There is expected more birds to be released into King Abdulaziz

There is expected more birds to be released into King Abdulaziz

There is expected more birds to be released into King Abdulaziz. The move will take place when the weather is cooler, the head of the park’s development authority says. Kingdom’s breeding and reintroduction program aims to restore ecological balance. A host of wildlife, including mammals, birds and rodents, will be released into the King Abdulaziz Royal Reserve later this year, according to the head of the body responsible for its management.

“We will introduce the animals at the beginning of October when the temperature is more moderate,” Maher Al-Gothmi, CEO of the King Abdulaziz Royal Reserve Development Authority, told Arab News.

“We are working on releasing various types of animals bred at our strategic partner, the National Center for Wildlife Development in Al-Thumama (northeast Riyadh) and Taif,” he said.

The release of the animals would be carried out in accordance with strict protocols and the timing had been chosen to give them the best chance of successfully acclimatizing, he added.

“They will be completely safe from hunters thanks to the protection provided by special forces … and the growing community awareness of the importance of wildlife conservation.

The announcement comes after the national center released 20 Arabian oryxes, 30 rhim gazelles, 20 houbara bustards and 34 sandgrouses into the King Abdulaziz Royal Reserve in collaboration with its development authority on Wednesday.

The center is working to breed and reintroduce endangered species to their natural habitats across the Kingdom.

As part of the same program, 30 rhim gazelles and five oryxes were released into the Rawdat Attinhat area of the King Abdulaziz Royal Reserve in February 2020.

“The second generation of wildlife animals is starting to emerge,” Al-Gothmi said. “We have documented births in various locations throughout the reserve. These examples demonstrate the success of the release.”

Despite those achievements, he said that animals continued to face challenges in adapting to habitats outside breeding centers and that a sustainable environment was critical to their survival and development.

“We will work with our partners in various sectors to protect and develop wildlife,” he added.

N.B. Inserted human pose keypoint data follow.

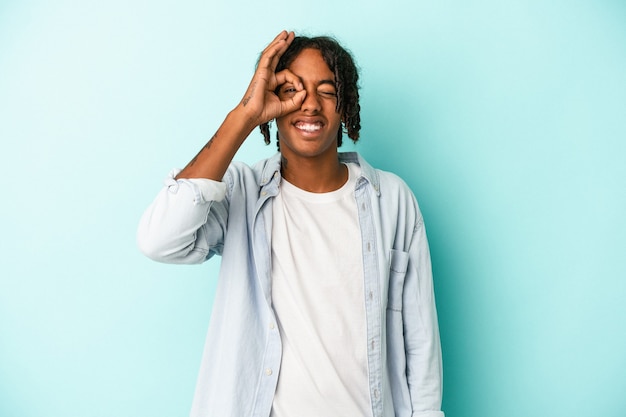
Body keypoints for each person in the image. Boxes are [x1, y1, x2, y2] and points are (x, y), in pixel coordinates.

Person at [137, 30, 444, 417]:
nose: (310, 105)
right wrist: (244, 115)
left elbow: (421, 343)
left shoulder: (393, 201)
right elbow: (159, 240)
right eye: (291, 91)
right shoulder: (240, 193)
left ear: (346, 106)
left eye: (327, 91)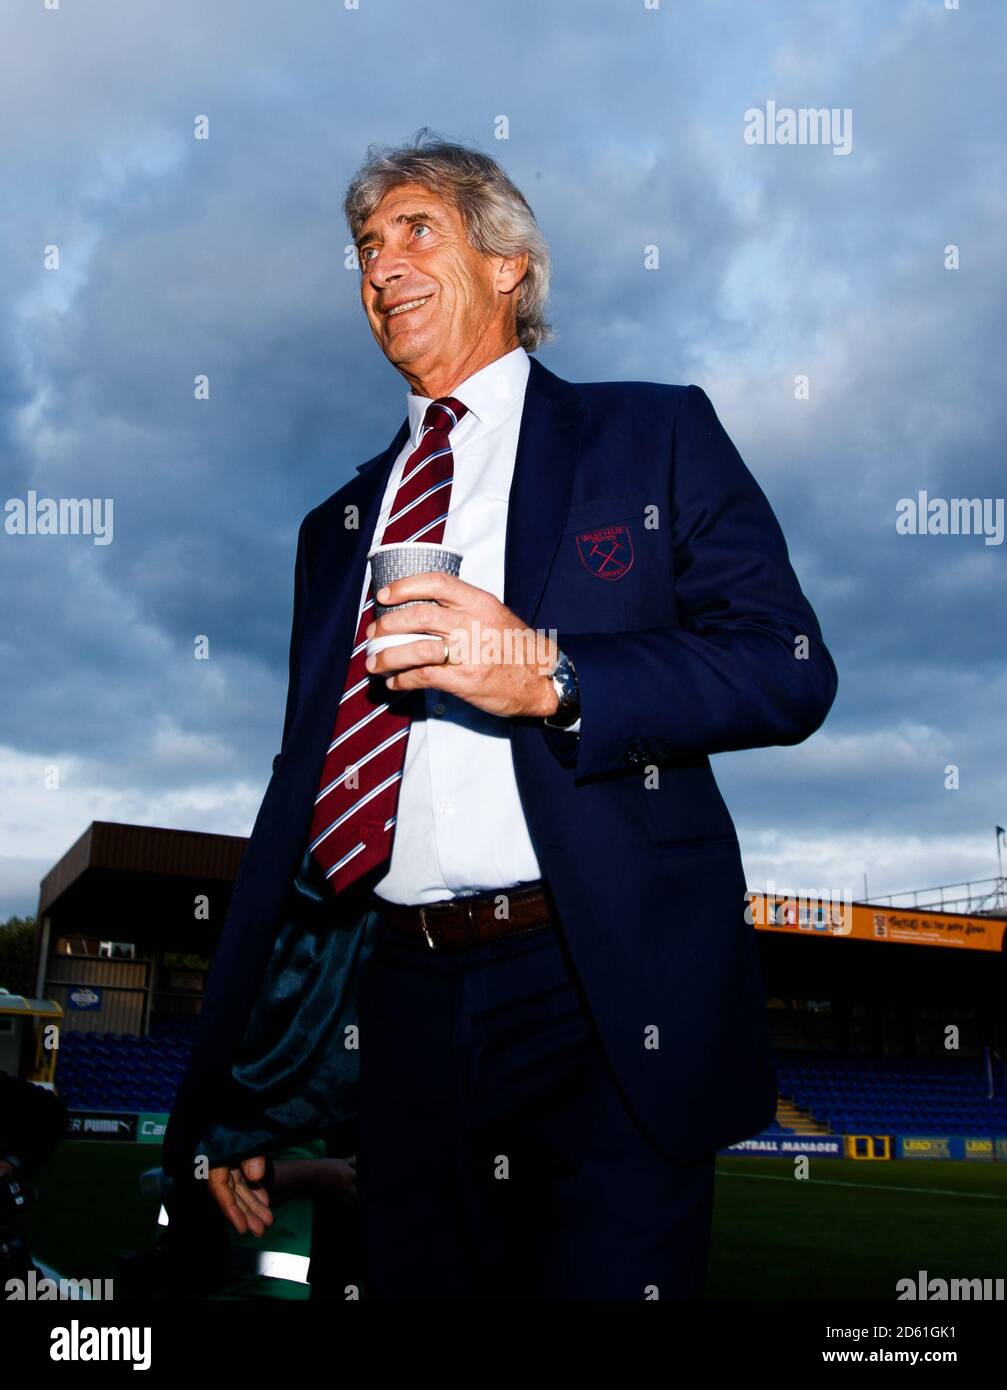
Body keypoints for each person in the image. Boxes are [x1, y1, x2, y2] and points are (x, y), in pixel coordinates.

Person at [163, 130, 838, 1300]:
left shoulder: (651, 434)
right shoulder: (332, 531)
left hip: (596, 992)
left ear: (508, 262)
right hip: (404, 1008)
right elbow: (316, 819)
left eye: (414, 228)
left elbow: (786, 667)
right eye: (364, 247)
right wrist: (269, 1089)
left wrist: (550, 675)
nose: (380, 265)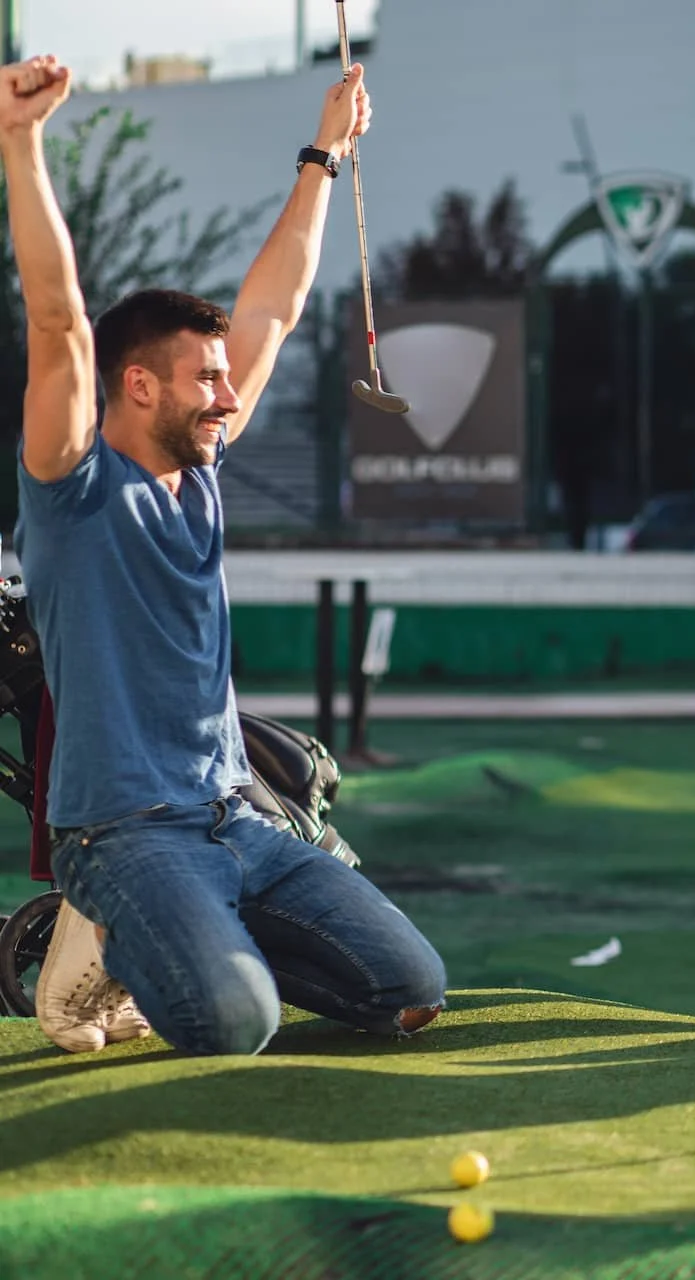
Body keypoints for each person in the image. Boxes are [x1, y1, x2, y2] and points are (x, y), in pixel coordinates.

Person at [8, 55, 447, 1056]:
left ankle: (183, 935)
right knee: (233, 1023)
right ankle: (112, 940)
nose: (228, 391)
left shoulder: (199, 471)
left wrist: (325, 154)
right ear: (138, 386)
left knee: (409, 987)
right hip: (122, 831)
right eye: (205, 377)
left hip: (233, 820)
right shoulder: (72, 486)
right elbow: (54, 320)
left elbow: (275, 307)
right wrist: (22, 143)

Some of the animals were “vulnerable to extinction, which affects the food chain” of the reserve’s wildlife, Al-Gothmi said, adding that their reintroduction would contribute to restoring the ecosystem’s equilibrium.

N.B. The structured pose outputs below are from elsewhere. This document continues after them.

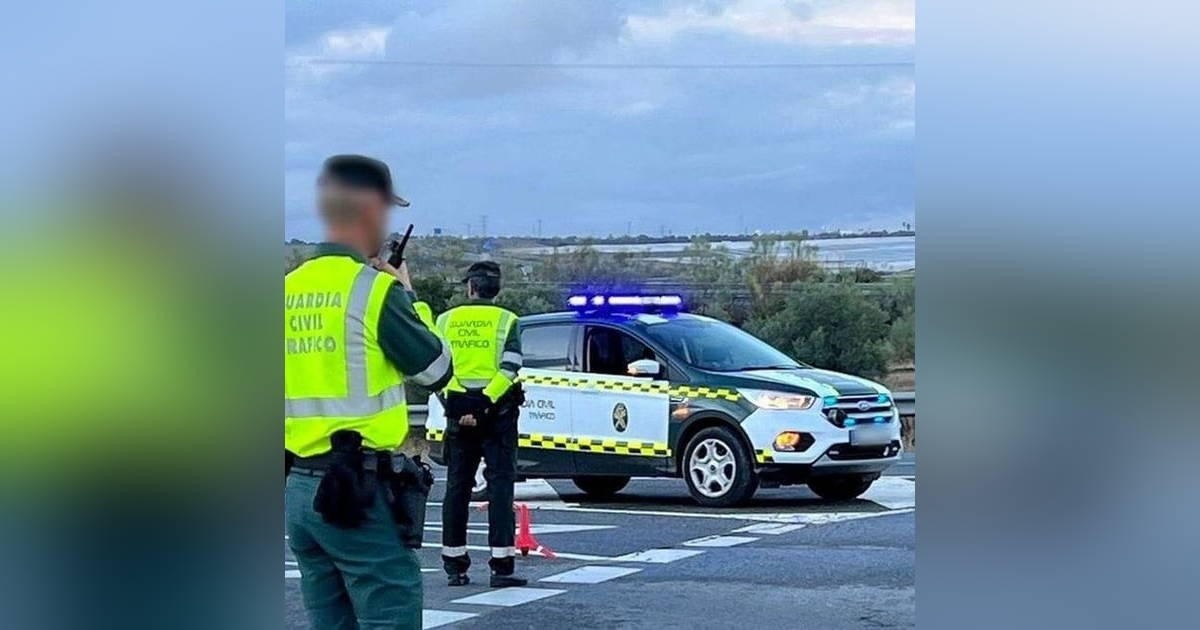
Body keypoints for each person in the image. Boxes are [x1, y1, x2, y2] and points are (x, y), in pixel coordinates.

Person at [285, 155, 453, 630]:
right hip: (358, 492)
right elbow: (436, 370)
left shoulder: (285, 290)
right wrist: (407, 294)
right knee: (390, 614)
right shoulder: (374, 292)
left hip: (300, 488)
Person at [437, 261, 526, 588]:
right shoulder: (507, 320)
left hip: (459, 416)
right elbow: (511, 367)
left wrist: (459, 406)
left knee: (457, 488)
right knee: (501, 487)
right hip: (498, 416)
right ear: (495, 290)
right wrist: (485, 403)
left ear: (470, 288)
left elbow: (438, 368)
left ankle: (454, 567)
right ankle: (501, 566)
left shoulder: (445, 320)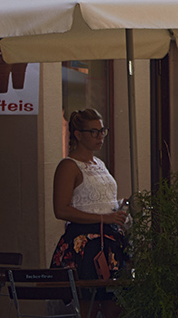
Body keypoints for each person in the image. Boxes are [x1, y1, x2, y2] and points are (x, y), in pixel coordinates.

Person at [50, 107, 131, 279]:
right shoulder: (69, 166)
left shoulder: (99, 163)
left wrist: (118, 206)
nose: (100, 136)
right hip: (85, 241)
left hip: (109, 238)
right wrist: (103, 218)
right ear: (78, 135)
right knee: (89, 298)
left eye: (102, 131)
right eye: (94, 132)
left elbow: (96, 201)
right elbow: (61, 210)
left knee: (115, 299)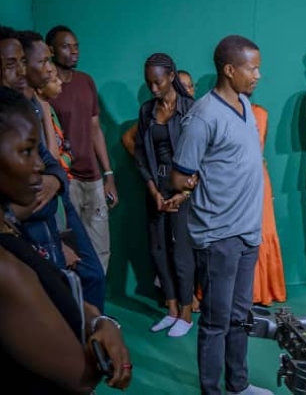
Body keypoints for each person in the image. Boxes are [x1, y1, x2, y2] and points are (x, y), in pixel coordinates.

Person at [0, 86, 132, 393]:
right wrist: (106, 329)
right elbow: (82, 376)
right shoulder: (5, 269)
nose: (38, 165)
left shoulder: (10, 225)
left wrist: (99, 320)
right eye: (26, 151)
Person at [171, 35, 271, 395]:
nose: (258, 74)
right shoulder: (202, 115)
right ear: (230, 70)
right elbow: (180, 175)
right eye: (252, 67)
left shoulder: (245, 103)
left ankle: (238, 386)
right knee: (215, 323)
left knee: (240, 317)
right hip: (217, 237)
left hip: (247, 232)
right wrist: (194, 187)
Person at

The released animals were once abundant in the reserve, he said, “but poaching made them disappear,” while overgrazing and the cutting down of trees had affected their food or the food of their prey.

Dr. Mohammad A. Qurban, CEO of the national center, said that the release of the wildlife was carried out “after monitoring and evaluation of biodiversity in the targeted sites.”

The breeding and reintroduction program for endangered species would “help to restore biodiversity, improve the ecological balance and cement the concept of environmental sustainability,” he added.

It also contributes to the Kingdom’s Vision 2030 goals of creating a positive and appealing environment and improving quality of life, in line with global efforts to preserve the environment.

Qurban said the center aimed to release more than 1,000 animals into parks and reserves this year, after releasing 785 in 2021.

The timing of the releases and composition of the groups was informed by the center’s extensive research into the animals and their habitats, he said.